1回ルール化してしまうと、それを解除することができないのが、ASDっぽさ。

どんなに相手が冗談をふっかけてきても、ちょっとした愚痴や本音を吐露して距離感を縮めようとしてきても、わたしはそれに乗っかることができない。

そのやりとりを「おもしろい」「楽しい」と思えないので、同調して合わせることができない。納得できないと先に進めない特性もある。

過剰適応の失敗は繰り返したくない

頑張って適応し、合わせることが、できないわけではない。下手は下手なりに演技することができる。

でも、自分のルールを破ることはエラーなので、激しいストレスと違和感が残る……その不快さに耐えられない。

以前は、相手に合わせて自分を演じてしまうこともあった。擬態と模倣の技術は、小学校5年のときに覚えてからずっと使い続けていた。でも、エラーによるストレスが蓄積したときの爆発っぷりとダメージの大きさをもう十分学んだ。

だからもう、自分に出来ないことはしない。理解できない振る舞いを無理に演じないようにしている。

わたしが、あまりにも融通が利かないので、相手は「いつも無視される」「和ませようとしているのに」「怖い」「冷たい」と思っているようだ。そのように、会議で直接言われることもあるし、メンバーの集まる打ち合わせでネタにされることも多い。

「相手は冗談が苦手なんです」と言って謝罪し、その話はすぐに流してしまう。みんなの前でネタにされるときは「そのとおりです」と言って笑うしかない。

困っているのは、相手かもしれない

わたしは、傷ついてもいないし、困ってもいない。変な人だとネタにされてもあまり気にならない。
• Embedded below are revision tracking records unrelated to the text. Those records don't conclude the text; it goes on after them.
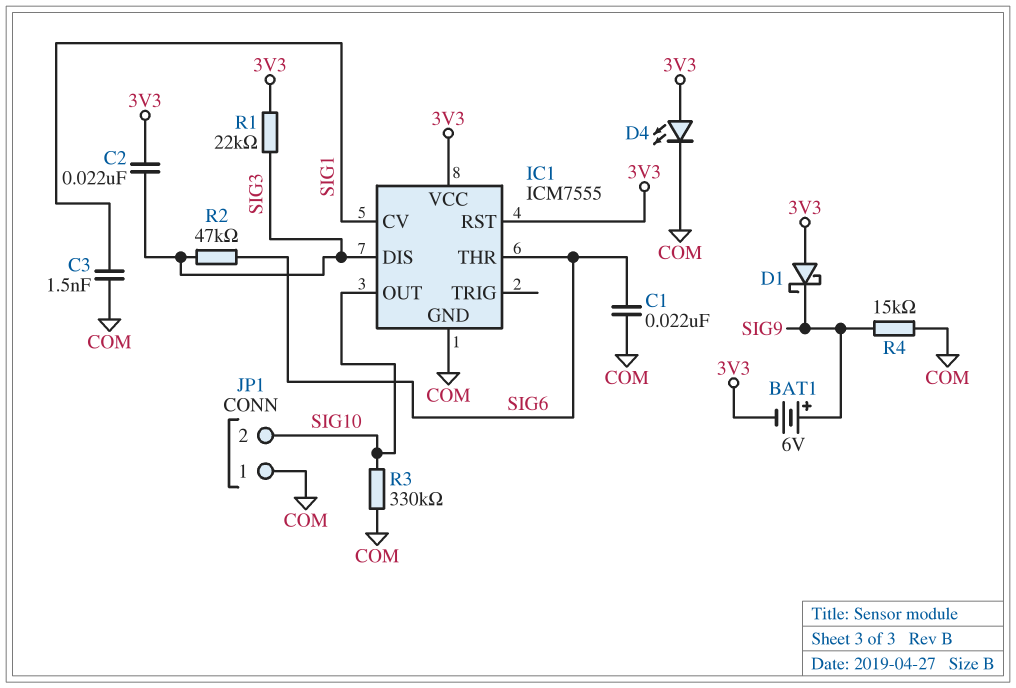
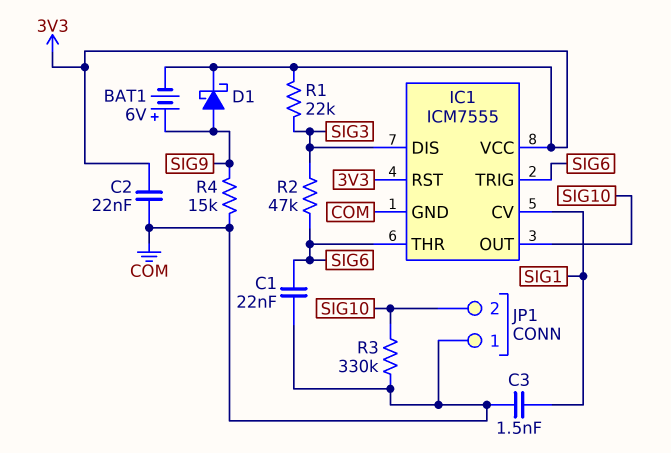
C2: 22nF (3V3, SIG3) -> 22nF (3V3, COM)
D1: schottky (A 3V3, K SIG9) -> schottky (A SIG9, K 3V3)
D4: LED (A 3V3, K COM) -> none
IC1 pin TRIG: none -> SIG6

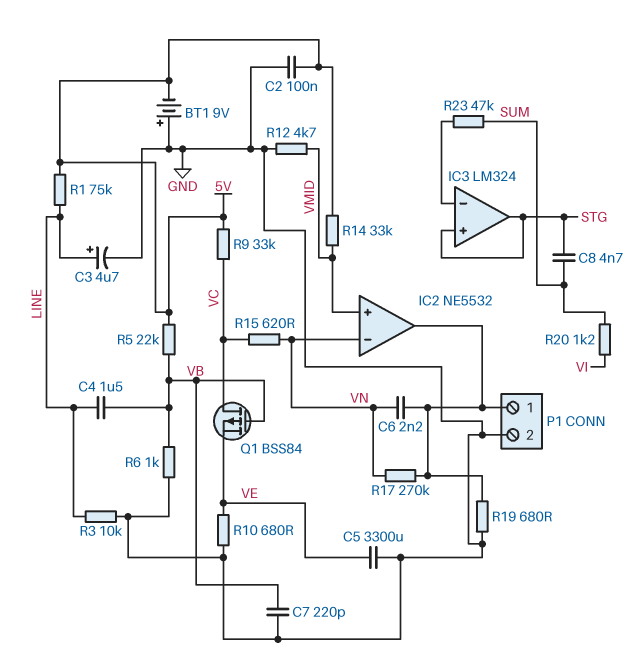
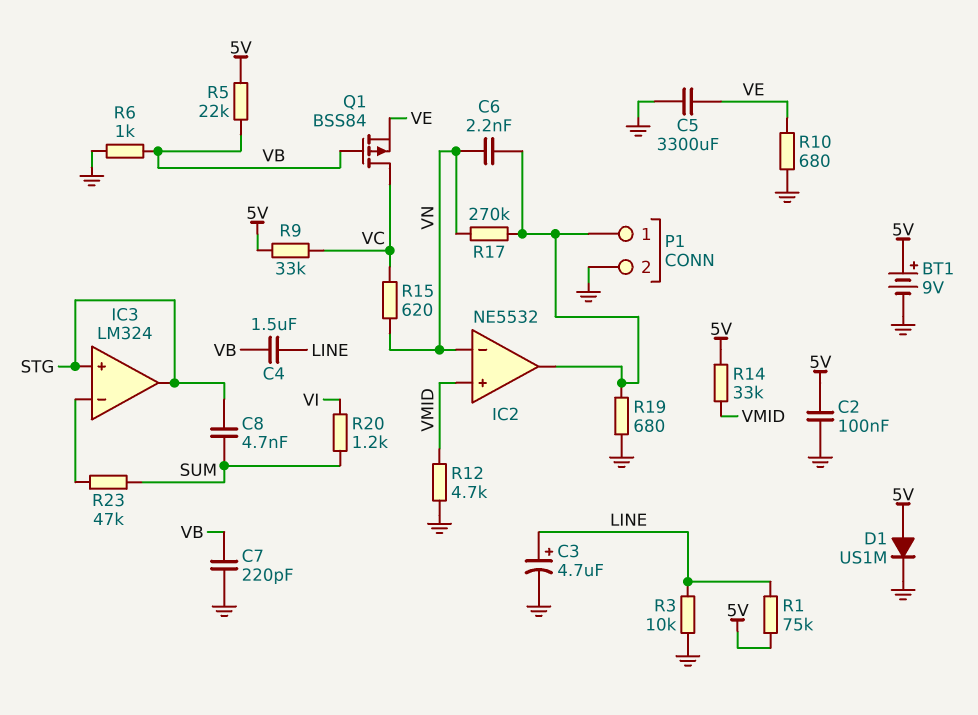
BT1: 9V (plus GND, minus 5V) -> 9V (plus 5V, minus GND)
D1: none -> diode US1M (A 5V, K GND)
でも、相手は困っているのかなと思った。気を遣って、笑わせたり和ませようとしたりすればするほど、わたしはエラーを起こして、ストレスを溜めて、シャットアウトしていく。

「笑ってほしい」「明るくしてほしい」と期待されりと、ますます感情を切り捨てて、論理的な話しかできなくなる。

あれこれ考えすぎて、通常業務の話さえも満足にできなくなる。

わたしが悪いんだろうか。それとも、仕事中の雑談や笑いは、そこまで大事なものなのだろうか。
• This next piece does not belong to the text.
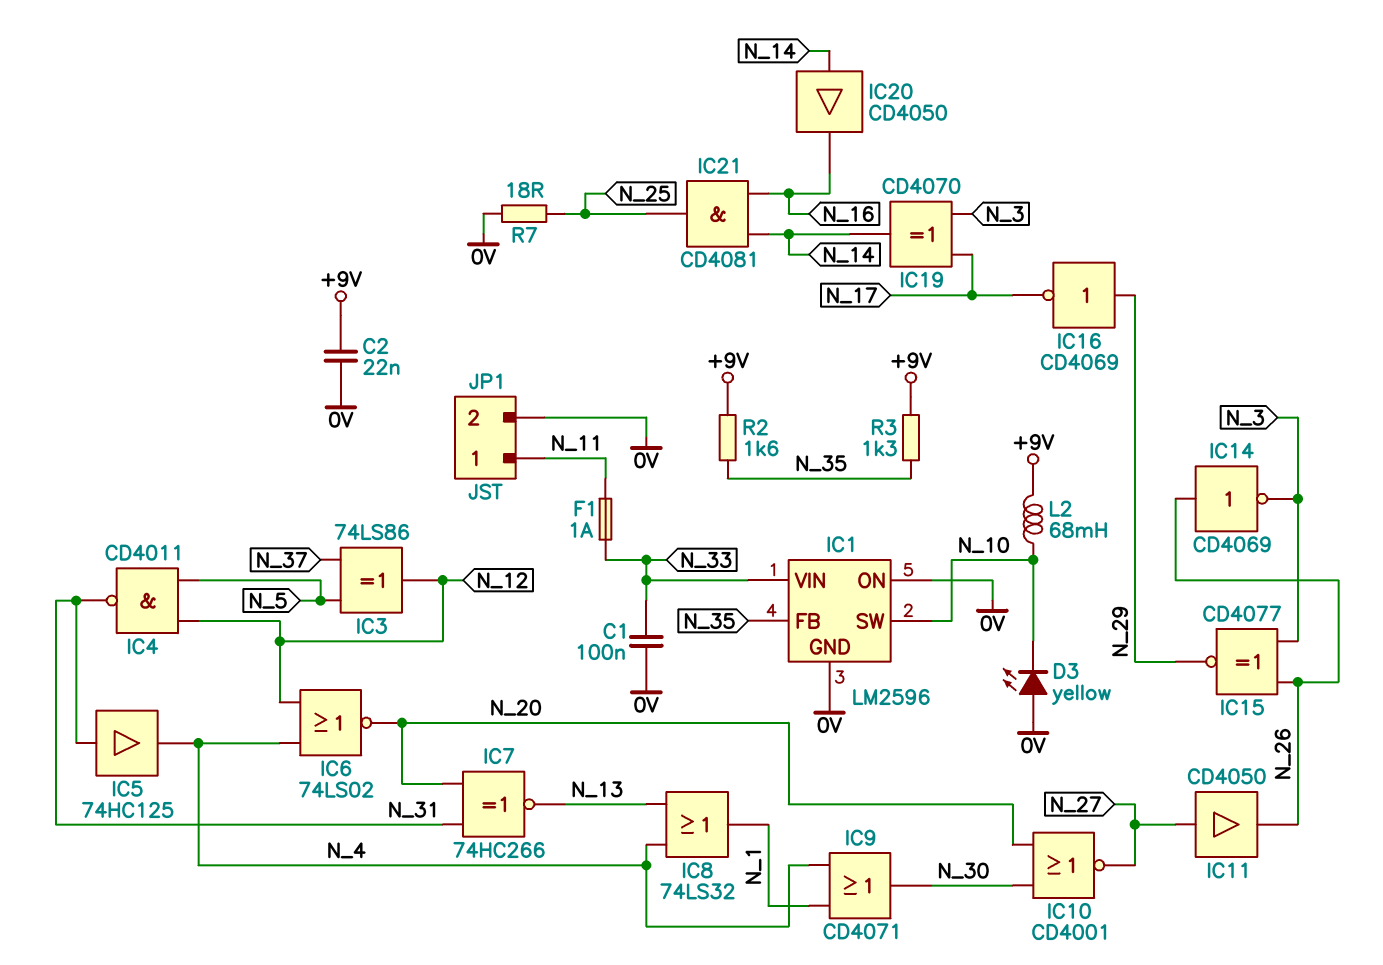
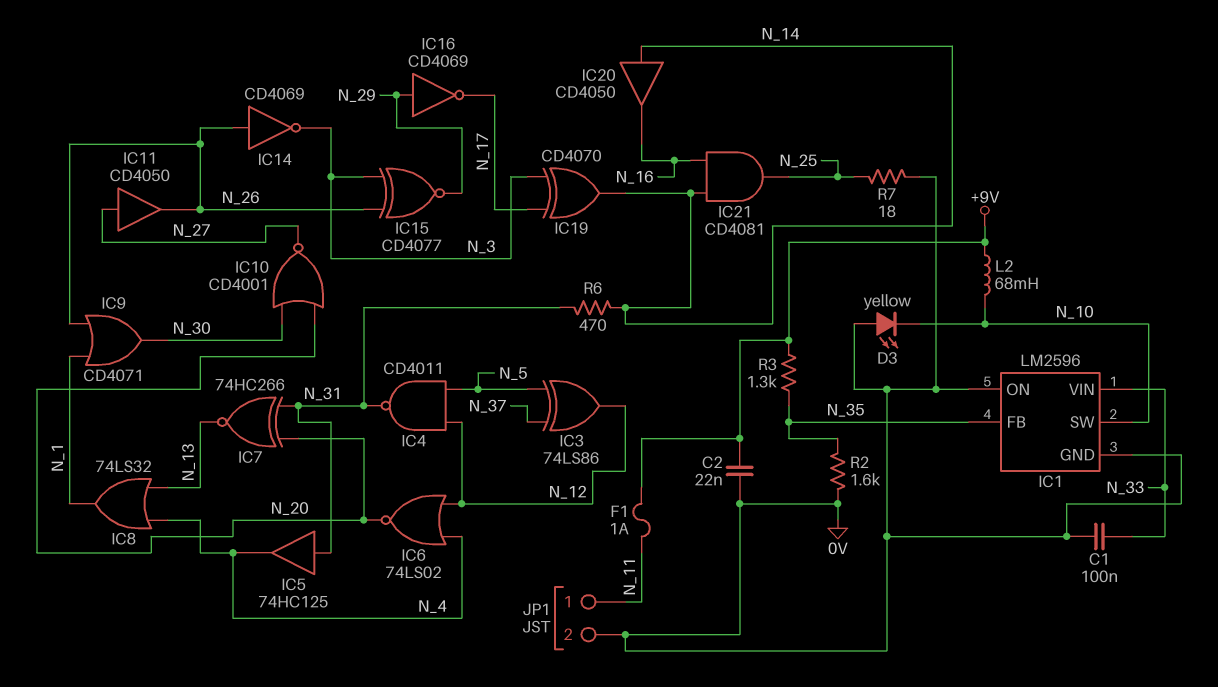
F1: 1A (N_11, N_33) -> 1A (+9V, N_11)
IC9: OR CD4071 (in N_1, in N_4, out N_30) -> OR CD4071 (in N_1, in N_26, out N_30)
R2: 1.6k (+9V, N_35) -> 1.6k (0V, N_35)
R6: none -> 470 (N_14, N_31)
どっちも、それぞれに考えや特徴を持っているので、善悪のジャッジはできないが、わたしもわたしで、もう少し柔軟に対応できればいいのにと、思っている。

思っているけど、本当に、難しい。

話をするのは好き。公私混同は嫌い。

公私混同が苦手なので、仕事で関わる人とプライベートの話をするのも苦手。

自分の話もほぼしないし、相手のプライベートも聞かない。立場上、アイスブレイクのために質問したり話題を振ることはあるが、正直なところ、本当に興味が湧かなくて、話を広げられないときもある。

でも、わたしは実はおしゃべり好きで、家族や友人とは何時間でも話せるし、飲み屋に行けば誰とでも話ができる。

だから「混ぜる」のができないんだ。公の自分と、私的な自分を混ぜてしまうと、そのあとどんなふうに仕事を進めていけばいいか、人とどうやって関わっていけばいいか、分からくなる。

自分の中の秩序が乱れるから、柔軟に、良い感じにバランスをとることができないのだ。

ただ、わたしは今まで、このやり方しかできなくて、できないなりに不器用に話題を振ったりもしてきて、それでもやってこれたと思っている。

やれていると思っているのは、自分だけなのかな?とも思うけど。